Among cancellations is one by a family member.

Luxury home builder Toll Bros. Inc. has had hundreds of canceled orders in the last few months, but one struck especially close to home.

Bruce E. Toll's daughter, Wendy Topkis, and her husband told the company last month that they would not go through with the purchase of a $2.47 million condominium in Florida, Toll Bros. said yesterday in the proxy statement filed for its annual meeting on March 12.

"They were thinking about moving to Florida, but they changed their mind," Toll, the company's cofounder and vice chairman, told Bloomberg News. "She canceled it because she had another child" and the condominium would have been too small, he said.

Toll Bros.' policy on transactions between the company and people or companies related to management requires public disclosure of deals worth more than $120,000.

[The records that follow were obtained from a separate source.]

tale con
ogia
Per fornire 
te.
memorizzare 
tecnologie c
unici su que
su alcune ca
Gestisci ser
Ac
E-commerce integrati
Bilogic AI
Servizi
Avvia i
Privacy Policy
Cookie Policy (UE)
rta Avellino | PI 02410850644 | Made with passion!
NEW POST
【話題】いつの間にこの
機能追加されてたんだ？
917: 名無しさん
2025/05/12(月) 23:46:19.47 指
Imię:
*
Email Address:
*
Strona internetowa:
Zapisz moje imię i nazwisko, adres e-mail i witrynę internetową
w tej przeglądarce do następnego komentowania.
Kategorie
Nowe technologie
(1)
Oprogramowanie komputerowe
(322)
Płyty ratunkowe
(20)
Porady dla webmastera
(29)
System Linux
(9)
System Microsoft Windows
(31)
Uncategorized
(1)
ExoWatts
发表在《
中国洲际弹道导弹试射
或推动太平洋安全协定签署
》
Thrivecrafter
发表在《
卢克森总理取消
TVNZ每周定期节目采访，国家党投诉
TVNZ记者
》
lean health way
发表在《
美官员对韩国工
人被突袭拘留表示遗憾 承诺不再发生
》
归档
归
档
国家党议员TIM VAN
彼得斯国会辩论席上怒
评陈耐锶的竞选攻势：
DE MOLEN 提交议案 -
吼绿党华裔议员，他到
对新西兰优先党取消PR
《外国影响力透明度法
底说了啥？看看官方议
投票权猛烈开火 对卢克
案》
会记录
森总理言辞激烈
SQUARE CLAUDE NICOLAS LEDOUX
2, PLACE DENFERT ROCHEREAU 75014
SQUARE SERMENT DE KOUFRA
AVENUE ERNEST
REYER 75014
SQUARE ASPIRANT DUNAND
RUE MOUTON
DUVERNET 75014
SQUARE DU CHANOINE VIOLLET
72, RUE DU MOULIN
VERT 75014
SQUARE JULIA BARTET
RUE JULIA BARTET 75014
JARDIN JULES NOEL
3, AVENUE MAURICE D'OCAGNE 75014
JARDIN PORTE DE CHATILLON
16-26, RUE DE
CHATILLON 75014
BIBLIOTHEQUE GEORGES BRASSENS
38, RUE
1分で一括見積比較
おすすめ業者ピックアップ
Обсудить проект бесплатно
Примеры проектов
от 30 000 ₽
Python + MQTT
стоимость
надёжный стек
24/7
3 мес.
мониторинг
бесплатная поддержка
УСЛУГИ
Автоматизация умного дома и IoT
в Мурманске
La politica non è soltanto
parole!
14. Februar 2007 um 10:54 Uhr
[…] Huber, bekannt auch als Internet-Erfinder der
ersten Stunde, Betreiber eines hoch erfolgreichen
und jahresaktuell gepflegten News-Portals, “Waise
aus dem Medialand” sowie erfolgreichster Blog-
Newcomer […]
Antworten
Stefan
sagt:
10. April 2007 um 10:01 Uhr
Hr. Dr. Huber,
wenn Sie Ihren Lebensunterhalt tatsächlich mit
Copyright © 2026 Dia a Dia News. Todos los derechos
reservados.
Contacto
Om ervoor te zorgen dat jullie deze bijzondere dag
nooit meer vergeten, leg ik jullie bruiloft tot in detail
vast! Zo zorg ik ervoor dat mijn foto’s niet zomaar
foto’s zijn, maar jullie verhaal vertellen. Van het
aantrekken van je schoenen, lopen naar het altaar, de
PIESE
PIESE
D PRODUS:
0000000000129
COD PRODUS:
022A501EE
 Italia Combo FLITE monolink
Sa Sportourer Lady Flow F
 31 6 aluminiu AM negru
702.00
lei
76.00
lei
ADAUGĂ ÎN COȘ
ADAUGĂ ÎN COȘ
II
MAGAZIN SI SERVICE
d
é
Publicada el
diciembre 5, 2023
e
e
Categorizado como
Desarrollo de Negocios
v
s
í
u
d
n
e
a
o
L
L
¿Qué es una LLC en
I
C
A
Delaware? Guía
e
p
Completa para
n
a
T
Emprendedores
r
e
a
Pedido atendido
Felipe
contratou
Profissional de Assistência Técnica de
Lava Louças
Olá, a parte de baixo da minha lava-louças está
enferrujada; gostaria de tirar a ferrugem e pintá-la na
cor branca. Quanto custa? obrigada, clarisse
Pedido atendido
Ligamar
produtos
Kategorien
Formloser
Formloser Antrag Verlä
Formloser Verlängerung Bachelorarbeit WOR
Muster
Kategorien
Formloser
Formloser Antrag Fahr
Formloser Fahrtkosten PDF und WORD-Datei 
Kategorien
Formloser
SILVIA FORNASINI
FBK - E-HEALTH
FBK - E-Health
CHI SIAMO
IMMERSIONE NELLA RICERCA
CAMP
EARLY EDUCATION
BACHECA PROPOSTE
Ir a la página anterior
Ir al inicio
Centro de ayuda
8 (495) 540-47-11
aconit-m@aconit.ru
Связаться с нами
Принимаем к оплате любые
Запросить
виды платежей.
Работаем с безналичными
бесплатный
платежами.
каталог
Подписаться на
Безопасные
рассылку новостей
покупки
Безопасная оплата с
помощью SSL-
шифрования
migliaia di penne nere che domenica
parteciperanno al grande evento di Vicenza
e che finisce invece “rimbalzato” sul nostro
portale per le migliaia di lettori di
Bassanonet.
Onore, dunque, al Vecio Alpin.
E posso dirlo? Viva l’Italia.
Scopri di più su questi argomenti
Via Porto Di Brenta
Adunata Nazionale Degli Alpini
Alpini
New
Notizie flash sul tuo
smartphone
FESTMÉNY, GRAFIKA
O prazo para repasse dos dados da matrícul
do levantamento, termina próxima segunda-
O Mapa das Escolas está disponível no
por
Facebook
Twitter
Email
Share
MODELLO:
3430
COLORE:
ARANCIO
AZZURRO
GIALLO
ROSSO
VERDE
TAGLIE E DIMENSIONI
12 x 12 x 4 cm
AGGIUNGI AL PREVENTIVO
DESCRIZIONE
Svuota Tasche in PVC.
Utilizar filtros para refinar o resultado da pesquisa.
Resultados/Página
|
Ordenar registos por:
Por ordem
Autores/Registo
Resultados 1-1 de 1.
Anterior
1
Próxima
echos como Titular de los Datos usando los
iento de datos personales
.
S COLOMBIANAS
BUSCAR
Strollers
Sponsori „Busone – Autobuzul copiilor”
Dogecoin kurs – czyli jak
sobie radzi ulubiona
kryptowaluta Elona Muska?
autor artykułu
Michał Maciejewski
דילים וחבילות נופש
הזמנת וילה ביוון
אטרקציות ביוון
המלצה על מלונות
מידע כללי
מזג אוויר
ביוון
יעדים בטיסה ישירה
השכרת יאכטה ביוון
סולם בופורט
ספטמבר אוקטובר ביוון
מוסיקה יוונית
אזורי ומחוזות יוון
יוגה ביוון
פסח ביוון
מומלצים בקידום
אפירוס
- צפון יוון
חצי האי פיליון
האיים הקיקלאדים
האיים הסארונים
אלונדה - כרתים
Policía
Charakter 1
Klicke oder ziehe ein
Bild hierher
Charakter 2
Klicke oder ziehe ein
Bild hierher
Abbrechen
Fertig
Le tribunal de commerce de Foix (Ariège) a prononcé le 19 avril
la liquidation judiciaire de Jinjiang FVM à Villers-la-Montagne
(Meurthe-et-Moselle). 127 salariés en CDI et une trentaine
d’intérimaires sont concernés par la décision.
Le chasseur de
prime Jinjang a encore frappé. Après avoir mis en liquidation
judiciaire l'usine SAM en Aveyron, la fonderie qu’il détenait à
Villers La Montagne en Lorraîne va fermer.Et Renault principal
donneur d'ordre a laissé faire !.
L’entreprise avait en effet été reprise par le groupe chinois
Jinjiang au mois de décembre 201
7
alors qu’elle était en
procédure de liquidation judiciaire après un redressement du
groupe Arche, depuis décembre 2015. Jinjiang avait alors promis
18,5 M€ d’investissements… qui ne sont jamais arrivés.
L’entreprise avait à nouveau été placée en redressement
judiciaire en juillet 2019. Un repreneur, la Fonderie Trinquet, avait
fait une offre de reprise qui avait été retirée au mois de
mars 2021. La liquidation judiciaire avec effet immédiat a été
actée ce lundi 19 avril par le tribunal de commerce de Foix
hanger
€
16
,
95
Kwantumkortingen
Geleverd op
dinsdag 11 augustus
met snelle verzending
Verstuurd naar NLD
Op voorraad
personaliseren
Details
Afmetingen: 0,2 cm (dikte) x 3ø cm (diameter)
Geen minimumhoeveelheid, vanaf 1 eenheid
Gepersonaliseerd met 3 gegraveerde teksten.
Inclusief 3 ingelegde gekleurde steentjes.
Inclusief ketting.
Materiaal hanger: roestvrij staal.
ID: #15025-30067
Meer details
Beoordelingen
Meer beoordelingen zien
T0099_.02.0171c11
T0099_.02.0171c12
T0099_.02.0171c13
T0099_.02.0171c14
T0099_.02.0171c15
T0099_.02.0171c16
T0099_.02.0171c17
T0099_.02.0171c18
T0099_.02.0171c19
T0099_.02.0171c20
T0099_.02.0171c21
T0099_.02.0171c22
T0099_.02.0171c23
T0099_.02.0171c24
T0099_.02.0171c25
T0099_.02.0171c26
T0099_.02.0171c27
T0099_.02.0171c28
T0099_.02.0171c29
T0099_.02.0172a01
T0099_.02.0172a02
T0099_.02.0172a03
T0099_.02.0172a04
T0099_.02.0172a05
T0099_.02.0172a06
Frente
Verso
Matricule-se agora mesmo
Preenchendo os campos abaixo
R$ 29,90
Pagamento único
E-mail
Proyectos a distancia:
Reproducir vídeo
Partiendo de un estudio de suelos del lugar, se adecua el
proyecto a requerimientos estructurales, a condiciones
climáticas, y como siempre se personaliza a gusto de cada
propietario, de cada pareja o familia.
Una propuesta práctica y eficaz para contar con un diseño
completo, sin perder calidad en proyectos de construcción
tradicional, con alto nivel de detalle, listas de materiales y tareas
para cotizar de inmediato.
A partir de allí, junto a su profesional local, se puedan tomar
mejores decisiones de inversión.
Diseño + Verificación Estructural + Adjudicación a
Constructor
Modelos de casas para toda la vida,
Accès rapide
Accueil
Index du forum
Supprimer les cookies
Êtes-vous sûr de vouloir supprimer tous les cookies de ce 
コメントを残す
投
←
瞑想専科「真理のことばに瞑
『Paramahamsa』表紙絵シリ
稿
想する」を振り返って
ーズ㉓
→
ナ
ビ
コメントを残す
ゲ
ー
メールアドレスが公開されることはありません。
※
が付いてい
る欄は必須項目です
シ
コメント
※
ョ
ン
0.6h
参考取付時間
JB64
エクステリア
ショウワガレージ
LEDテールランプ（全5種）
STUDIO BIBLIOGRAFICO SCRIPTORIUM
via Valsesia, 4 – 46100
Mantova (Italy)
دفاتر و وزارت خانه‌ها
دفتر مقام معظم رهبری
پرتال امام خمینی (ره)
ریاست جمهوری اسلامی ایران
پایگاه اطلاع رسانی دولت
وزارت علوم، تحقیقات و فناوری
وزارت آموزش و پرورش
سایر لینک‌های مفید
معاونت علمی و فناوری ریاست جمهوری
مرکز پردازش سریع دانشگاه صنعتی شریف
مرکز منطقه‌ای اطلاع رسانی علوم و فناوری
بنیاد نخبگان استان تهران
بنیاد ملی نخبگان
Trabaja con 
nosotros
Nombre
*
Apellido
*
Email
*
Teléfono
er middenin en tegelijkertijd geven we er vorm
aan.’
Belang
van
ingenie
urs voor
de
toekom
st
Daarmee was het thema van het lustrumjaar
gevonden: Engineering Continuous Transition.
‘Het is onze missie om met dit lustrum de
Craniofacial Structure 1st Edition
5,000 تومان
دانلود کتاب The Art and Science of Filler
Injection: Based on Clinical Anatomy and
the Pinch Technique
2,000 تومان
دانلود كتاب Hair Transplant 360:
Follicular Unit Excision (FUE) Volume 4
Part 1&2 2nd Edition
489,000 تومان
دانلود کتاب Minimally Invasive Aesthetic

In another sign of home builders' recent struggles, Toll Bros. said in the proxy that it paid Robert I. Toll, the company's chief executive officer and Bruce Toll's brother, $8.4 million in the latest fiscal year - less than half the sum he had received a year earlier.

The filing listed Toll's salary for fiscal 2007 at $1.3 million. He also received $7 million in stock options and $94,000 in other payments, including about $26,000 for auto and gasoline expenses and almost $35,000 for tax and financial-statement preparation.

Toll's 2006 compensation was about $19.2 million, including a $17.5 million bonus.

There was no such bonus in the latest package, for a year in which the subprime-mortgage crisis and other economic woes hammered the company's business, along with that of other home builders.

The company's fiscal 2007 profit dropped 95 percent, to $35.7 million. Its fiscal year ended in October.

Revenue for the fiscal 2008 first quarter, which ended Jan. 31, likely will be down 22 percent from a year ago, Toll Bros. said earlier this week.

Robert Toll's bonus had been falling in recent years. It was $30.4 million in 2004 and $27.3 million in 2005. He holds 29.1 million of the company's shares, or 17.4 percent of the total. At the company's annual meeting last year, chief financial officer Joel Rassman said he expected Robert Toll to earn a fiscal 2007 bonus of $700,000 to $3 million.

In addition to his role at the home-building company, Bruce Toll is chairman of Philadelphia Media Holdings L.L.C., which owns The Inquirer, the Philadelphia Daily News and Philly.com.

Compensation for specific board members need not be disclosed in proxy filings. Toll's directors are paid $1,750 to $5,000 per meeting.

Toll shares closed down 7 cents at $21.11 on the New York Stock Exchange.